Multinomial Naive Bayes #

Accuracy: 0.9375

Category	Precision	Recall
政治	0.9062	0.9360
產經	0.9385	0.9159
社會	0.9560	0.9545
運動	0.9772	0.9698
娛樂	0.9368	0.9336
科技	0.8343	0.7877

Artificial Neural Network #

Accuracy: 0.9593

Category	Precision	Recall
政治	0.9532	0.9498
產經	0.9384	0.9576
社會	0.9720	0.9720
運動	0.9865	0.9849
娛樂	0.9719	0.9685
科技	0.8812	0.7877

Comparing the three models, the Neural Network achieved the highest overall accuracy at 95.93%, followed closely by Logistic Regression at 95.68%, with Naive Bayes at 93.75%. The Neural Network particularly excelled at precision for entertainment news, while Logistic Regression maintained better recall for technology articles.

VI. Conclusion #

As long as the preprocessing is done correctly and we have a correctly labeled dataset, using any of the models proposed should do a decent job in classifying the news articles. Thus, I believe our goal has been satisfied.

In the following subsections, we look at the model predictions on real-world data, then we discuss the possible applications of this topic.

A. Model Prediction on Real-World Unseen Data: Categorization Examples #

Here, we fetch a few news articles as of January 13, 2022 from other news sources, and take a look at what the models will predict.

自由時報：台北電玩展「手遊」躍升主角！多間家機、一線遊戲公司缺席不參加 01/12/2022

台北電玩展（TGS）往年是台灣玩家必定朝聖的一大盛會，各大品牌都會在活動釋出最新情報、遊戲試玩，雖然受惠於台灣防疫有成，2021、2022 年都能舉辦實體活動，陣容卻仍受到嚴重打擊。 2022 年台北電玩展將於 22 日開跑，今日主辦單位台北電腦公會正式公開活動內容與參展陣容，前一年被許多網友笑稱是「手遊展」，今年趨勢似乎更加明確，同時陣容更受到打擊，不僅 Sony、微軟等家機遊戲無緣展出，包含萬代、SEGA、Ubisoft 等一線遊戲公司也都沒有參加實體活動。…

Model	Logistic Regression	Naive Bayes	Artificial Neural Network
Predicted Category	科技	產經	科技

自由時報：證交法將修正大股東持股5％要「全都露」01/12/2022

金管會昨天（11日）宣布，將啟動修正「證券交易法」共有2大修正內容，第1是強化我國公司持股透明化，讓藏鏡人無所遁形、大股東全都露，持股「申報」及「公告」門檻，從原本規定10%修訂為5%。第2是提高裁罰門檻，若證券商等相關機構，未建立落實內稽內控等重大缺失，罰鍰上限也將由現行480萬元拉高到600萬元。證交法最近一次修正為去年元月27日，而金管會今年要再度啟動修法。…

Model	Logistic Regression	Naive Bayes	Artificial Neural Network
Predicted Category	產經	產經	產經

中國時報：國民黨中常委提案改黨名洪秀柱怒批：沒出息 01/13/2022

從四項公投到補選、罷免，國民黨在一個月內經歷了3場挫敗。國民黨有中常委提案，要修改國民黨的黨名為「台灣國民黨」。國民黨前主席洪秀柱今天（13日）對此怒斥，那是一個非常沒有出息的想法跟做法，如果黨內還是有人這樣去做，就離開這個政黨吧。洪秀柱13日受訪表示，民黨是個百年政黨，是創建中華民國的政黨，它的名字就叫中國國民黨…
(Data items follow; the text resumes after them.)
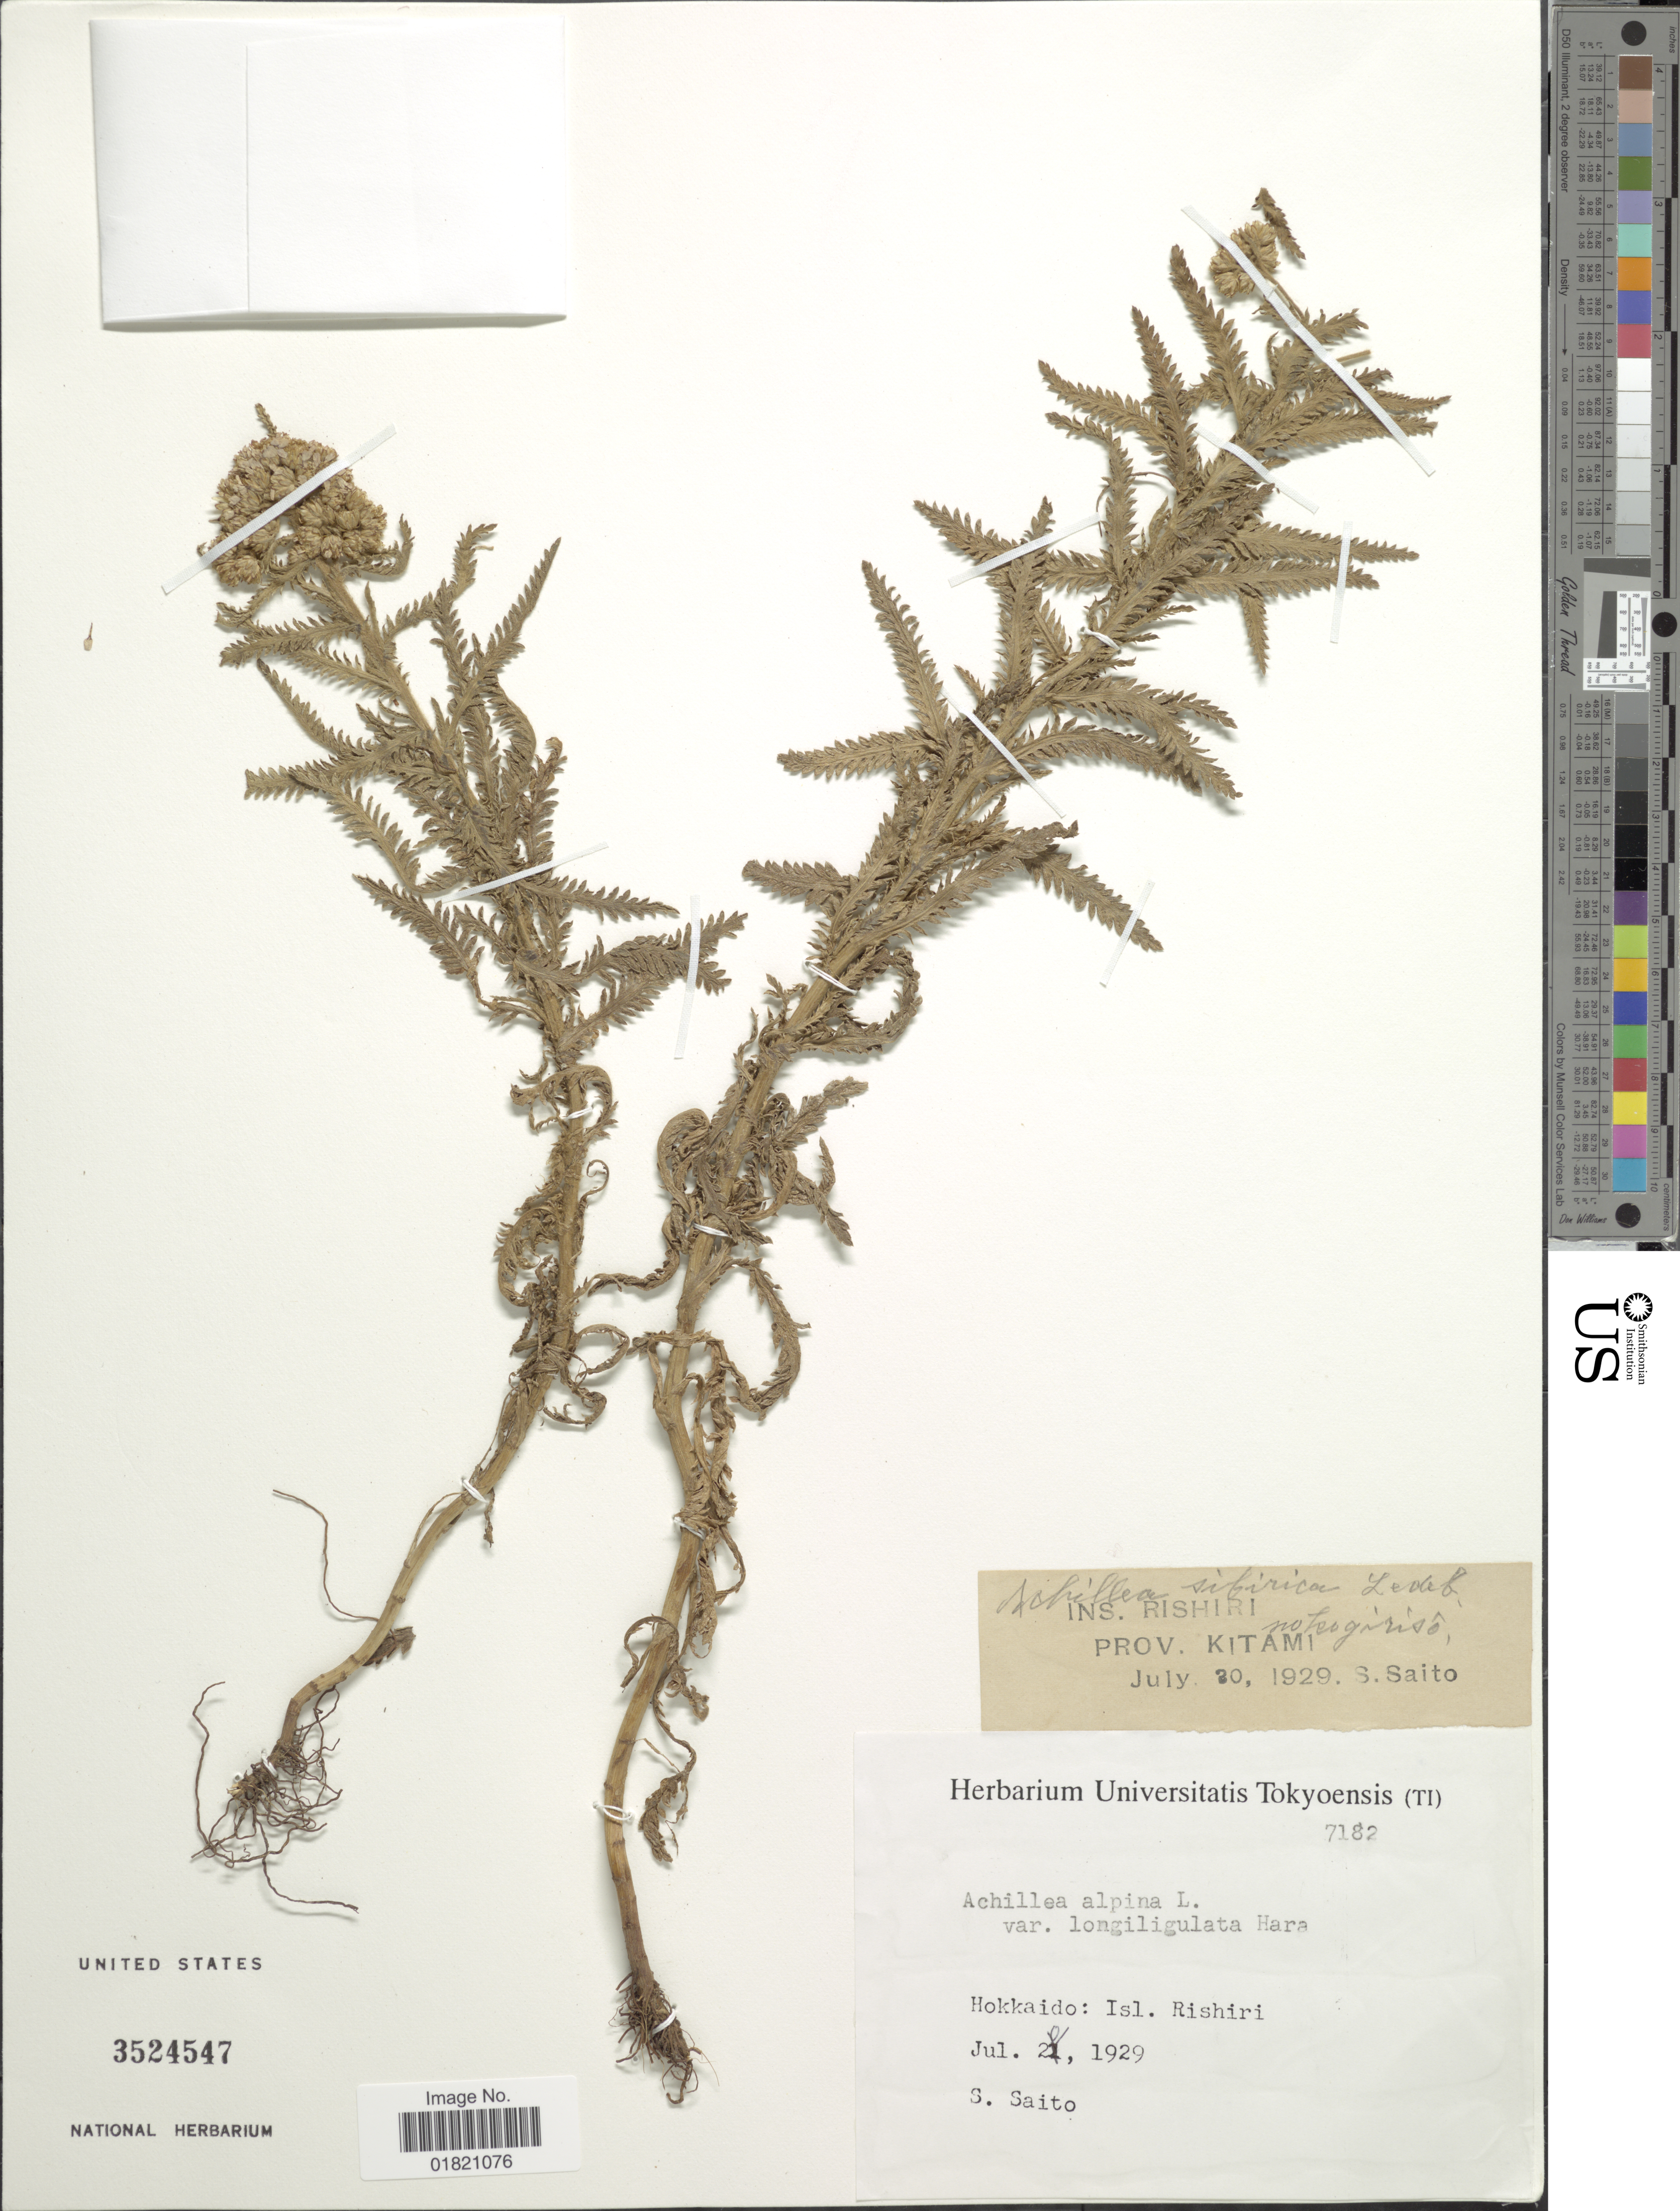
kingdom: Plantae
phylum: Tracheophyta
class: Magnoliopsida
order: Asterales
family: Asteraceae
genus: Achillea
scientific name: Achillea alpina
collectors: S. Saito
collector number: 7182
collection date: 1929-07-20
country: Japan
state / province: Hokkaidō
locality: Isl. Rishiri. Prov. Kitami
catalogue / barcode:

Model	Logistic Regression	Naive Bayes	Artificial Neural Network
Predicted Category	政治	政治	政治

These predictions show that our models can generalize fairly well, even when applied to previously unseen sources. The consistent classification of the political article demonstrates strong performance on obvious categories, while the technology/business article shows some model variance that could be further investigated.

B. Applications #

A tool to classify a set of news that come from several different sources

As I have mentioned in the introduction section, I would like to find out a generalized way to categorize/classify news articles given the title and content.

In this case, the classifier that we have trained can be used to provide a more general categorizing scheme. Therefore, if we had a database where we store news articles from many different sources, we can use any of the models to find out the category of the articles.

With well-prepared data and a suitable model, automatic categorization of Chinese news is highly feasible. This project lays the foundation for a more unified and accessible news browsing experience.